# WRITTEN TASK A
Render the records as a Markdown table with columns "Row" and "Line", starting at the line that contains "所以，我在项目中，通过配置@" and ending at the last line of the records, both included. Number the rows and leave out blank lines.

[TEXT PROVIDED — start]

Editor’s Note: We’re proud to be able to bring you the first article in this great, new column from Craig Heffner. This column is aimed squarely at those in the InfoSec field who are tired of hearing that you truly can’t be a security professional without knowing how to code.

Why even learn to program at all?

Not everyone will have a need to learn programming. I’m sure there are many people who are quite accomplished in the field of computer security and have never written a program. Personally, I constantly find myself modifying programs to add or change their functionality, or just writing my own. And needless to say, if you are going to be doing any type of exploit discovery, you will need some programming knowledge.

Without raising the "to code or not to code" argument, here is the way I look at it: hacking is about controlling a computer and making it do what you want – often when it is not designed to do so. A computer by itself is nothing but a bunch of silicon, wires, and metal. Software controls the computer, and, if you can control software, well…there ya go. :)

Active Image
Active Image del.icio.us

Discuss in Forums {mos_smf_discuss:Heffner}


Introduction

In this tutorial we will cover the basics of C programming, a little history, and create a semi-useful program.  I have chosen to begin with C because:

1) It is one of (if not the) most popular programming languages.

2) Unix and Linux are written primarily in C.

3) Its abstraction from assembly code makes it much easier to learn than ASM.

4) Despite the above, it still provides sufficient low-level access to the computer.

All code examples here will be intended for use on *nix systems, but they will work on Windows machines as well.

All About C (sort of)

The C programming language was developed at Bell labs in the early 70s by Brian Kernighan and Dennis Ritchie (Richie also co-designed the Unix operating system). It was based on the B programming language which was originally created by Ken Thompson while building Unix. B was in turn based on the earlier BCPL language.

C is a compiled language, that is, you write the human-readable code to a file, and a C compiler translates that code into binary instructions that the computer understands. These instructions are saved to an executable file which when run executes those binary instructions.

C is also a portable language in that the code you write can be compiled and run on any operating system for which a C compiler has been written. In most applications these days this doesn’t hold true due to OS specific function calls and APIs, but the language itself is portable. The code presented in this paper for example compiles perfectly on both Linux and Windows machines.

What Do I Need?

All that is needed is a compiler and a text editor. That’s it. If you are running *nix/Mac/BSD, you’ll already have these. If you are running Windows, you will need to get a C compiler. I suggest Dev-C++ as it is free and easy to use.

[TEXT PROVIDED — finish]

# WRITTEN TASK B
Carry the introduction to C programming for security work forward from its final sentence.

[RECORDED INFORMATION — start]

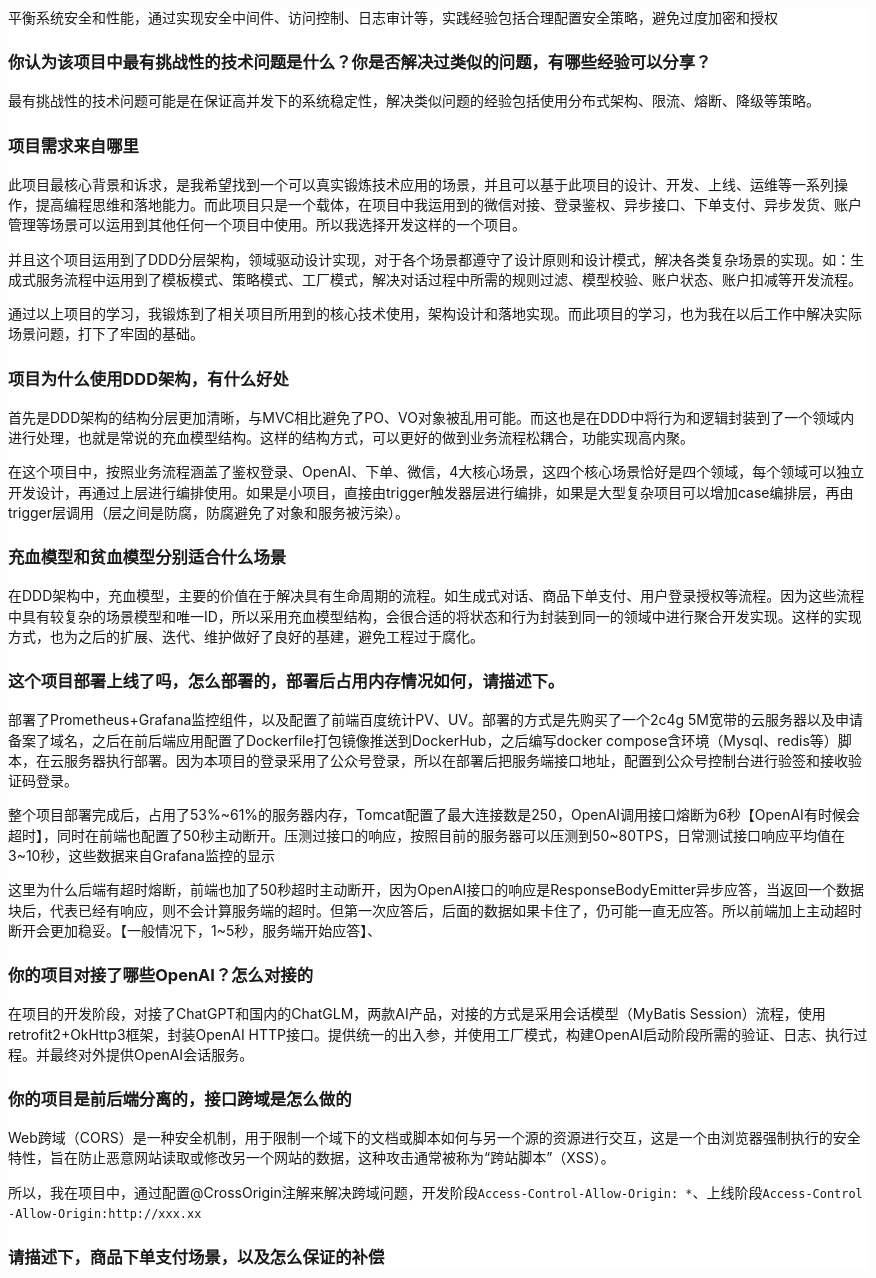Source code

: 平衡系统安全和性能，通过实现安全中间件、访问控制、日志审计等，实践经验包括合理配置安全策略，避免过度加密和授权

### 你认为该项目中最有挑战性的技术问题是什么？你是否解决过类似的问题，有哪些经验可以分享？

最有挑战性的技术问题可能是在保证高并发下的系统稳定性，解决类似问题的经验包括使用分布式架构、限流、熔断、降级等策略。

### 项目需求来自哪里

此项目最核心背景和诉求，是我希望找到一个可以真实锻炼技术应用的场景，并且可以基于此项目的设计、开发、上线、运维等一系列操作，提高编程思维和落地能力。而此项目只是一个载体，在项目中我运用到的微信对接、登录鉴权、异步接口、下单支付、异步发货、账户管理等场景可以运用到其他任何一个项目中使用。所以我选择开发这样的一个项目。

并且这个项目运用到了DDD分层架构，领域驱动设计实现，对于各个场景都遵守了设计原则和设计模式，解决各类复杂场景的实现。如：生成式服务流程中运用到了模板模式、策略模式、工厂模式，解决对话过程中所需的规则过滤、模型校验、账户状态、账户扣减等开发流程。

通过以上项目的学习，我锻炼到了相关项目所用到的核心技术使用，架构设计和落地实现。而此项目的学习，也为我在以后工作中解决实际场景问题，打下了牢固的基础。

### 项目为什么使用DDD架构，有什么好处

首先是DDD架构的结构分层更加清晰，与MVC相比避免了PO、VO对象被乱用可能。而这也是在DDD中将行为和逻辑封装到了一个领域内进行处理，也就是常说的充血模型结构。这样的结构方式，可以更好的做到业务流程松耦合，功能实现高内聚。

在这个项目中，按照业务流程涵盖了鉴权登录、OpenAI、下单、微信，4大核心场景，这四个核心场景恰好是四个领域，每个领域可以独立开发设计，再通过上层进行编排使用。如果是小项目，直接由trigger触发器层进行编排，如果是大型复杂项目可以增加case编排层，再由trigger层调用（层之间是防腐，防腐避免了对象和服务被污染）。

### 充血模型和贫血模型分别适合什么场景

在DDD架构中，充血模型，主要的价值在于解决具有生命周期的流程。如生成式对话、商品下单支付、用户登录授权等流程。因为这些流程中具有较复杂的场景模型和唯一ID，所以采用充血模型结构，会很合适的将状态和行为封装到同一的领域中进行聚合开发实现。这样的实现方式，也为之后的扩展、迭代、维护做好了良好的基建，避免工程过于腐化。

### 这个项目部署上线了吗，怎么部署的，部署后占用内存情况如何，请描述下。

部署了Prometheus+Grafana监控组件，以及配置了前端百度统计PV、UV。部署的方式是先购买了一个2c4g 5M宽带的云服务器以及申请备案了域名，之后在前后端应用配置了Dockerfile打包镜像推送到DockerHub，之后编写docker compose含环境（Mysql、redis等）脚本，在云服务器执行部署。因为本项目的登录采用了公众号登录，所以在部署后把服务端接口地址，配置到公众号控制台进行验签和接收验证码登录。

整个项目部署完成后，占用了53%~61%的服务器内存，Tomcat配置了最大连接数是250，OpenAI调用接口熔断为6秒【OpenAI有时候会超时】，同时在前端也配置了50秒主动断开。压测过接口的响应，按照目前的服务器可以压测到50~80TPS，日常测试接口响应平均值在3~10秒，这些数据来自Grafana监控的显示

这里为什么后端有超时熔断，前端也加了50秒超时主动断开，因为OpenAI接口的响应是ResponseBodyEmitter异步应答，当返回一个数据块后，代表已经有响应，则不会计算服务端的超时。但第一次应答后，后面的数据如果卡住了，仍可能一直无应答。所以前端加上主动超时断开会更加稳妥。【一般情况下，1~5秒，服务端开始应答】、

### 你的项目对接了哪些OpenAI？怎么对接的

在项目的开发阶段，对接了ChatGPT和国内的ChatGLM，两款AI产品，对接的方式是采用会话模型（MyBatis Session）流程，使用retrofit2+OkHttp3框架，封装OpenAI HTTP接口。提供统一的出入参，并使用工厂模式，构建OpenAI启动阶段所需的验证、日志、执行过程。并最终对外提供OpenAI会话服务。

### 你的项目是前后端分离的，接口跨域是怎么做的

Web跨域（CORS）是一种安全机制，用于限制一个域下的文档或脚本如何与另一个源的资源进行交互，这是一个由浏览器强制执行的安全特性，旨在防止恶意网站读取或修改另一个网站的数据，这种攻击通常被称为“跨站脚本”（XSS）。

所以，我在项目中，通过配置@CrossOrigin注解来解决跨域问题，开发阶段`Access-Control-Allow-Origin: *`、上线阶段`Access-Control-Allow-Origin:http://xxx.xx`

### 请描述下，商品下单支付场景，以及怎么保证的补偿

[RECORDED INFORMATION — finish]

# ANSWER AREA A
| Row | Line |
|---|---|
| 1 | 所以，我在项目中，通过配置@CrossOrigin注解来解决跨域问题，开发阶段`Access-Control-Allow-Origin: *`、上线阶段`Access-Control-Allow-Origin:http://xxx.xx` |
| 2 | ### 请描述下，商品下单支付场景，以及怎么保证的补偿 |

# ANSWER AREA B
Basic Program Structure

OK, let’s jump right into programming shall we? Here is a very basic program written in C that prints the name of the program:

#include <stdio.h>
int main(int argc, char *argv[]){
          printf("The name of this program is: %sn",argv[0]);
return 0;
}

Let’s take a look at each line of the program and explain what is going on.

The #include <stdio.h> line tells the compiler to include the standard Input/Output library file with the program. Library files contain commonly used functions that make life much easier. In the case of our program, the printf() function is declared in stdio.h. Note that stdio.h contains common functions to read and write to stdout/stdin (standard output and input, i.e., the terminal screen and the keyboard); these functions are so common that stdio.h is included automatically by the compiler even if it is not explicitly declared.

The line int main(){} defines the main function. Every C program must have a main function; this is the first function that is executed when the program is run. All code contained within the main function’s brackets ({}) is part of the main function. The int at the beginning of the function declaration indicates that the main function returns an integer value (more on this later).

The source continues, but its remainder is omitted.